OK, I'm not really Irish. But my "Fuck You" to St. Patty's day still stands.

I have quite a few problems with St. Patrick's Day. Yeah, there's at least one redeeming quality: an excuse for heavy drinking on a weeknight. But the negatives outweigh the positives.

First, this whole "You have to wear green" bullshit. Green is a shitty color for clothes. That's why I don't own anything green. Yet all day today, people are giving me shit for not wearing green. What is this, first grade? These are the same people that wear costumes to work on Halloween. I wonder, can I bust the next asshole who pinches me because I'm not wearing green for sexual harassment? And for those of you who either forgot to wear green, or don't really care enough to go out of your way to wear green, don't puss out by trying to find one small speck of green in your underwear's elastic band. If somebody is giving you crap for not wearing green, tell them you have some on your back pocket. When they're down there looking for it, fart in their face.

Second, I love how all of a sudden, everyone becomes Irish. Look, if your grandparents were born here, you're American. This is not open for debate. Just because my ancestors came over here on a boat from Scotland in the 1600's, and my last name begins with Mc, doesn't mean I'm Scottish. Seriously, these peeholes walking around with gay ass Lucky Charms hats, and "Kiss me, I'm Irish" pins, who couldn't name ONE FUCKING CITY in Ireland (I know this is true, I'm the type of dick who asks questions like that) can kiss my ass.

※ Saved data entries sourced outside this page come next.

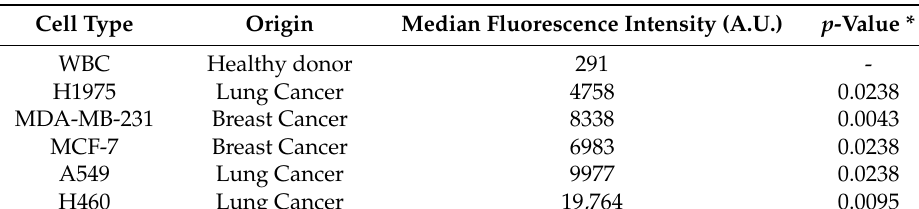
Table 1. Uptake of glucose analogue by different cell types. The 2-NBDG uptake is expressed as mean fluorescence intensity and standard deviation (SD). Each cell line and WBC from three different healthy subjects were tested in triplicate. * p value obtained comparing cell lines and WBC by Mann–Whitney test.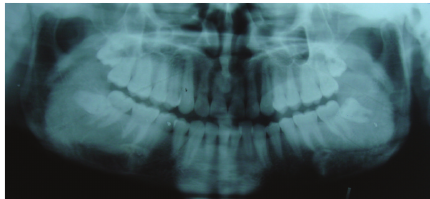
Figure 13: Panoramic radiograph of the patient’s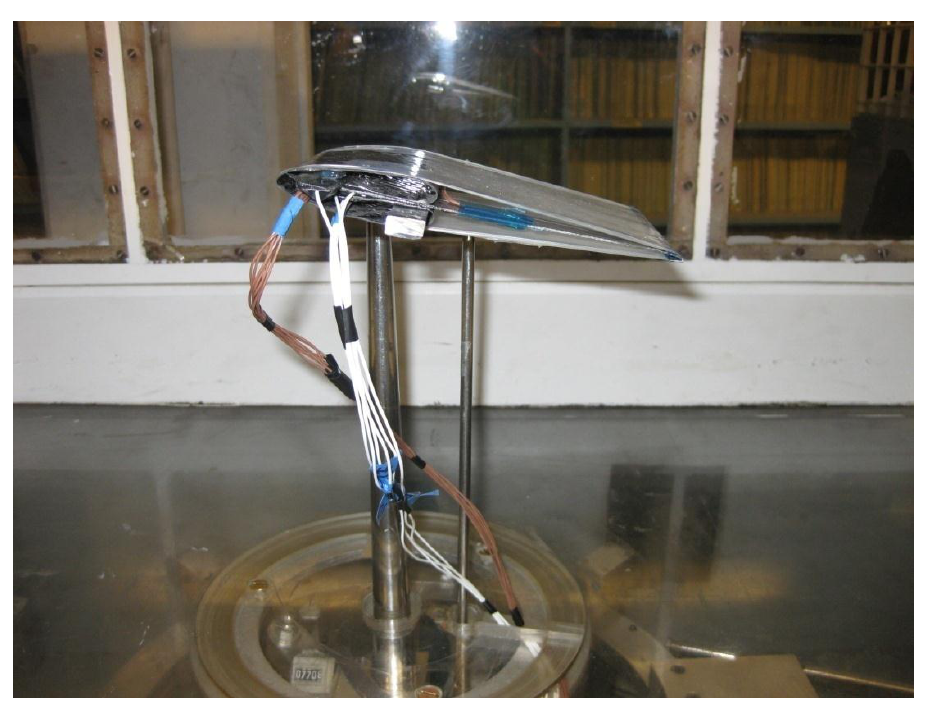
Figure 9. Side view of airfoil in wind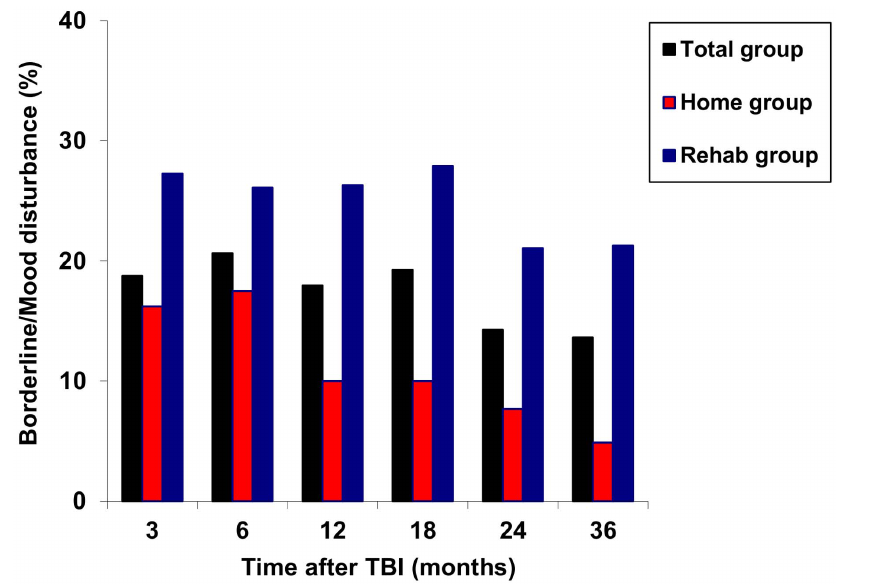
Figure 3. Proportion of patients with a mood disturbance in the Rehab group (blue; n=53), Home group (red; n=45) and total group (black; n=98) over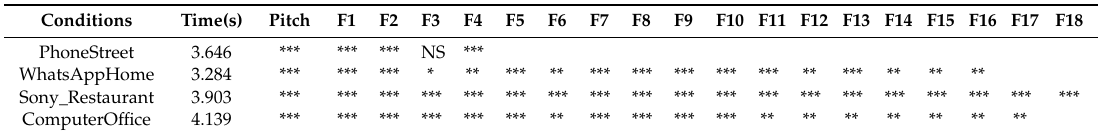
Table 9. The results of the confrontation between the suspects (Sentence #1) and, reference (Sentence #1) recorded after 30 days, considering noise and various recorder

I wasn't always this jaded towards St. Patrick. Back in my younger days, I decided to celebrate this holiday like any good American, by drinking green beer. However, I was underage, so I had to make my own. I "acquired" some beer, bought some green food coloring, and I was well on my way. However, I was also a moron. I poured all the beer into a big pitcher, and added a few drops of coloring. No change. A few more drops. No change. What the hell? I said "Fuck it all" and dumped the whole bottle of coloring in the beer.

The beer changed from its normal brown to black. Oh shit, I think I overreacted. It looked like soy sauce. It still tasted like beer, so we dove in. Our lips, tongues, and lower mustaches (for those who had them) were a very dark shade of green. Then, to complete the night's festivities, one of the guys at our party decided to OD. Here we are, drunk, under aged, and literally green, and this asshole is convulsing unconsciously on the floor. We were afraid to call 911 because we knew we would be busted, so we decided to drink and drive his ass to the hospital instead. Like I said, I was a moron.

His girlfriend stayed there with him at the hospital while the rest of us bailed before we got in trouble. Not a good night at all. And to top it all off, I shit bright green for two days. That is a bit disconcerting.

1 comment:

Govstooge said...

Paddy's day is just another excuse for everyone to vomit on the street and shout a lot. I'm 100% Irish and I wore BLUE and stayed SOBER. I like to go against the grain.